▶ **EXERCISE BRIEF**:
Count the lines in the items below that contain the word "created", and give only the number.

----- DATA TO PROCESS -----

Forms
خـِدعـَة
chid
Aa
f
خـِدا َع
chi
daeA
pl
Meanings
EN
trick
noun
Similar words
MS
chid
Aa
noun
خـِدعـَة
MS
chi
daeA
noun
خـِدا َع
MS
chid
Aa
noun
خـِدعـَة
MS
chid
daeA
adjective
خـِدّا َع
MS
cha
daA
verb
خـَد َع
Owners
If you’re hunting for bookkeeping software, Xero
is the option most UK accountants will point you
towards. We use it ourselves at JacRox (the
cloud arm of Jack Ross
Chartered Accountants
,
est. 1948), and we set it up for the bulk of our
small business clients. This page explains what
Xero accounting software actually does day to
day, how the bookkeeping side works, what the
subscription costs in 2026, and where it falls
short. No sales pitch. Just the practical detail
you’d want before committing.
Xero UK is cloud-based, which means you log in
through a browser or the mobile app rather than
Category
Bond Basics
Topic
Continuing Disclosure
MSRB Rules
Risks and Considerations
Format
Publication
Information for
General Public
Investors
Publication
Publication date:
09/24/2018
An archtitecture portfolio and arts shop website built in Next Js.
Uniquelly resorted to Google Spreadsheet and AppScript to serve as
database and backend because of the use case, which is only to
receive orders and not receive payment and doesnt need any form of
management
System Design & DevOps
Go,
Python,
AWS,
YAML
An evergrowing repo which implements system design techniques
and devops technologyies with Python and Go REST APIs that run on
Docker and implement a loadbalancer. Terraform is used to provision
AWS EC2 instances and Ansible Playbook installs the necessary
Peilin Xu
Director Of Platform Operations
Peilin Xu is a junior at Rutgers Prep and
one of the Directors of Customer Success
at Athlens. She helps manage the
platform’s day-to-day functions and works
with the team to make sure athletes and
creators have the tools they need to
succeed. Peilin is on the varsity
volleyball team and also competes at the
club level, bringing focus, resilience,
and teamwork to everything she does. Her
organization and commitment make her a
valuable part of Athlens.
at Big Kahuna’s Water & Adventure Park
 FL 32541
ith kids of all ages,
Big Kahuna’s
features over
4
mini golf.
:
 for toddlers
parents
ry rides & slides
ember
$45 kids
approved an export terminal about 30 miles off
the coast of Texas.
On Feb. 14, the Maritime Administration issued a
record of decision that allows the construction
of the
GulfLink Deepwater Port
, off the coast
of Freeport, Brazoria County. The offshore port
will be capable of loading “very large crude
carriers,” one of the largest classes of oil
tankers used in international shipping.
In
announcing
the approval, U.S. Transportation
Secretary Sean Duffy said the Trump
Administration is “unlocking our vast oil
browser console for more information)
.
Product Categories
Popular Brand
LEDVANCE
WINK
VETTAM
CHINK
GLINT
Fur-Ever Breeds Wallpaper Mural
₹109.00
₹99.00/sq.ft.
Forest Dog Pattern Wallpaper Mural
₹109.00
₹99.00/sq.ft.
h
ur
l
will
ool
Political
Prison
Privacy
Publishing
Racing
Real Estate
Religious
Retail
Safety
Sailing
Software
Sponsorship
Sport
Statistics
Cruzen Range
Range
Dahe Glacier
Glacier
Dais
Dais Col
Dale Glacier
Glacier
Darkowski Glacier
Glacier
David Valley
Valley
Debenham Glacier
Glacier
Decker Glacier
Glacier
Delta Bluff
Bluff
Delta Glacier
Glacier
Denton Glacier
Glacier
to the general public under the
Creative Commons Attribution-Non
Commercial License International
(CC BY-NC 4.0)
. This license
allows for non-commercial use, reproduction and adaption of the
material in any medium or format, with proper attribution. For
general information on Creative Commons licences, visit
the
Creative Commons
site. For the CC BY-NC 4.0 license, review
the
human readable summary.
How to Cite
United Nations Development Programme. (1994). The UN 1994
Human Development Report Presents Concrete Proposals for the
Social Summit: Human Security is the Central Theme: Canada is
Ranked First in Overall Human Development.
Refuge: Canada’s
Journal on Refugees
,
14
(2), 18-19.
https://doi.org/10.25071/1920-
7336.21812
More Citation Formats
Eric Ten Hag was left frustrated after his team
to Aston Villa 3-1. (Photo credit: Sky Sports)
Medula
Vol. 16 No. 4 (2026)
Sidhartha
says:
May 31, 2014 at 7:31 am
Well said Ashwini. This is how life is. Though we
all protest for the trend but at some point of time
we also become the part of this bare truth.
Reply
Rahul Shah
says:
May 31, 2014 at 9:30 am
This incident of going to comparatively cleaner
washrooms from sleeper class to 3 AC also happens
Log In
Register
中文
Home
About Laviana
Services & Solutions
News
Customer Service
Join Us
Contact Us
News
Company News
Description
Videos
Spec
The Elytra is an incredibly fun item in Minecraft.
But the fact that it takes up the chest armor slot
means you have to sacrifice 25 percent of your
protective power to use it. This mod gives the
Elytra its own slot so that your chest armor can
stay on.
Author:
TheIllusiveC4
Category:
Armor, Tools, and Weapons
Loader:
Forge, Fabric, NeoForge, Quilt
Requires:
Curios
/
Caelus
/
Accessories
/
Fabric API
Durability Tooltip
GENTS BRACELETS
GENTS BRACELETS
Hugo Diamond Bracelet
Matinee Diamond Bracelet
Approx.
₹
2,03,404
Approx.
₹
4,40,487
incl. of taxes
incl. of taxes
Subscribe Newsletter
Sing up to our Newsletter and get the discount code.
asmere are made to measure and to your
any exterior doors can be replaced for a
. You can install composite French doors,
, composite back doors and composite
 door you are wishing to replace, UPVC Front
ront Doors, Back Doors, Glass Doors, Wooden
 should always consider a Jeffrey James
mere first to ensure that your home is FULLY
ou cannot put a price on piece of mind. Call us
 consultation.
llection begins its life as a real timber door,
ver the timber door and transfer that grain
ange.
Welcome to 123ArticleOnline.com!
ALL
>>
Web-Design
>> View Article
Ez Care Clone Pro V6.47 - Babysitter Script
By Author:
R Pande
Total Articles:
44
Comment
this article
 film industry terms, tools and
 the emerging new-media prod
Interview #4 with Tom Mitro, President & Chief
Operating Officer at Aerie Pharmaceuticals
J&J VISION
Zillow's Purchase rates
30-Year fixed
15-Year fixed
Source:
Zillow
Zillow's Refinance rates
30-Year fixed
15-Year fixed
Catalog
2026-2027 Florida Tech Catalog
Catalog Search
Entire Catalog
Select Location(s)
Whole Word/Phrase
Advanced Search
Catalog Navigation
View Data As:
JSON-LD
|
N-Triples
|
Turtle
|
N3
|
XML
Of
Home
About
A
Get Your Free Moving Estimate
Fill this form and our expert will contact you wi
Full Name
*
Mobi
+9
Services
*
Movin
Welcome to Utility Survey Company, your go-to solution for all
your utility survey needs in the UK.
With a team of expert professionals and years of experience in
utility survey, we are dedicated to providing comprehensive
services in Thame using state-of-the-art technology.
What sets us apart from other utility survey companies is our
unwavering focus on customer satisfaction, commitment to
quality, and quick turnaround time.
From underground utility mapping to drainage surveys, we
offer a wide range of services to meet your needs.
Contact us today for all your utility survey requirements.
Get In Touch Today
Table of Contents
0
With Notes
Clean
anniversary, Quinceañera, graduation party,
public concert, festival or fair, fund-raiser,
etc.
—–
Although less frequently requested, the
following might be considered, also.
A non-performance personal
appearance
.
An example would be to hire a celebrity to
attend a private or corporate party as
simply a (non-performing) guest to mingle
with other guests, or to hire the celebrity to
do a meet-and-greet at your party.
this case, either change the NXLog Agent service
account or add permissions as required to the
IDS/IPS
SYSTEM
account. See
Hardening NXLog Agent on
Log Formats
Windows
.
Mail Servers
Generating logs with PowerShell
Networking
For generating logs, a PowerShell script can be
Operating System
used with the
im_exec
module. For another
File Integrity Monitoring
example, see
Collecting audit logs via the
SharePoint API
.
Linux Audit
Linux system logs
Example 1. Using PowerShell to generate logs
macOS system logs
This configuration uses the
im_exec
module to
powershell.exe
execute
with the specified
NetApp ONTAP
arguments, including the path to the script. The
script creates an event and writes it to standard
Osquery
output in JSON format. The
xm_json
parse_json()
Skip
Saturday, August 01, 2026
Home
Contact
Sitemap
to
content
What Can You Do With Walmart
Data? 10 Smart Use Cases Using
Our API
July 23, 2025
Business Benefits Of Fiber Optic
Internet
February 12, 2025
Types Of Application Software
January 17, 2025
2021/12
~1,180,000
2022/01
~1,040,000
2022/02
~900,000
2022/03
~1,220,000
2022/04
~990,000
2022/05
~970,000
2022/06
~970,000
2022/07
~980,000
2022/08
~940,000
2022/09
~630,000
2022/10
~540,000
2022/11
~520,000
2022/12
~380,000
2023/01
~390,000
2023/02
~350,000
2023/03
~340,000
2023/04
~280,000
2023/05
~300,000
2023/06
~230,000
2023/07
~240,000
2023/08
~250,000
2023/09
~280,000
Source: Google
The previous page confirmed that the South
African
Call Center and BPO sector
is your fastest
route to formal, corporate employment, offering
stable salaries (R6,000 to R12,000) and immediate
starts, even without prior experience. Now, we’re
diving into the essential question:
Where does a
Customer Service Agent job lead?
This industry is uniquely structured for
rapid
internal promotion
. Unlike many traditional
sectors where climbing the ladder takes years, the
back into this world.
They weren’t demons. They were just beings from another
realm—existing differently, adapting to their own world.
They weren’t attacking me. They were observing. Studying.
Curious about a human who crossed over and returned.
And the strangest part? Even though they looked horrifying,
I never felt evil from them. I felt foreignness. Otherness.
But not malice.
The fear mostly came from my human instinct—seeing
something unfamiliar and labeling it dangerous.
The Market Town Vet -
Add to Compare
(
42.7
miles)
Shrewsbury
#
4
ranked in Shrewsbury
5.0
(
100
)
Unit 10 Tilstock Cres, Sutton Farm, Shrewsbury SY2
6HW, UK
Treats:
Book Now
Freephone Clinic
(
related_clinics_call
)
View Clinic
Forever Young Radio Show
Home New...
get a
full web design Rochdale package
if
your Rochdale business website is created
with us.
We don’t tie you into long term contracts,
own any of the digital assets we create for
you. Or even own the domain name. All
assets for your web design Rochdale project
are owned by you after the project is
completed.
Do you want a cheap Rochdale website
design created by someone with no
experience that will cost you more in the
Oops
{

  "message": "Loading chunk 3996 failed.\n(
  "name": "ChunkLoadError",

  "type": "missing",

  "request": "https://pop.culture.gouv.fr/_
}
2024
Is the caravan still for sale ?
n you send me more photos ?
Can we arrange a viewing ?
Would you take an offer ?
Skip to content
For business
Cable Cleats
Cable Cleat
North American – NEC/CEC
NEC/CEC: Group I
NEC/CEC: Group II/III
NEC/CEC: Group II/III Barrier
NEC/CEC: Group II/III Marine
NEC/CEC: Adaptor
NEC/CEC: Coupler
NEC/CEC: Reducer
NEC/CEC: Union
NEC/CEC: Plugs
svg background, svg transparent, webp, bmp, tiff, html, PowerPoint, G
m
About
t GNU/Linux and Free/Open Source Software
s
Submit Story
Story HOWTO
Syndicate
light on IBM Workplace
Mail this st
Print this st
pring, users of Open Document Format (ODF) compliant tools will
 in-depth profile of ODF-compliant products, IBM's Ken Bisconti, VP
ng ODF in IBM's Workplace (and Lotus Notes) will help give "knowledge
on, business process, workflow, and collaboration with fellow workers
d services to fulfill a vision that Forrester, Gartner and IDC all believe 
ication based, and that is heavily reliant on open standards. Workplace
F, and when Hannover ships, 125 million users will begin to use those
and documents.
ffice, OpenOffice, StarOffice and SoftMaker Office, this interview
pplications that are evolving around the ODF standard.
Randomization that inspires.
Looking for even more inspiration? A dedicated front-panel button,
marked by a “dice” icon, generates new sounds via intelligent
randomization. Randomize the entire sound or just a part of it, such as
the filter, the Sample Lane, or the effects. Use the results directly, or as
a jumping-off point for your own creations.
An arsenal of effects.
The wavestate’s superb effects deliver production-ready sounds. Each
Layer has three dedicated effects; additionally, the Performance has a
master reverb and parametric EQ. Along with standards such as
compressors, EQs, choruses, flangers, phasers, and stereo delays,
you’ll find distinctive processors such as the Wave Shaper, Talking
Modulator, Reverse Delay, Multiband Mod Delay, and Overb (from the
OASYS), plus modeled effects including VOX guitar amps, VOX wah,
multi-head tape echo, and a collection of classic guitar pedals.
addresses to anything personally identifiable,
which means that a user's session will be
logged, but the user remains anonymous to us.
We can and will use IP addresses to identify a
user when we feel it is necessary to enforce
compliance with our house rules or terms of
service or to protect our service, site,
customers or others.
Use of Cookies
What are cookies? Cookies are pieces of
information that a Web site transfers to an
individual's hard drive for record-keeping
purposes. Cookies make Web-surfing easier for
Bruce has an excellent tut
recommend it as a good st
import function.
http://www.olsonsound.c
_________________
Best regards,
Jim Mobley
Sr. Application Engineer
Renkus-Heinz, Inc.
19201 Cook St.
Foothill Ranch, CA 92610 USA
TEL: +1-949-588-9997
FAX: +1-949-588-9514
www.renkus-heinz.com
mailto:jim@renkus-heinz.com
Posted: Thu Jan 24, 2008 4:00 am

-----

▶ **EXERCISE RESULT**:
2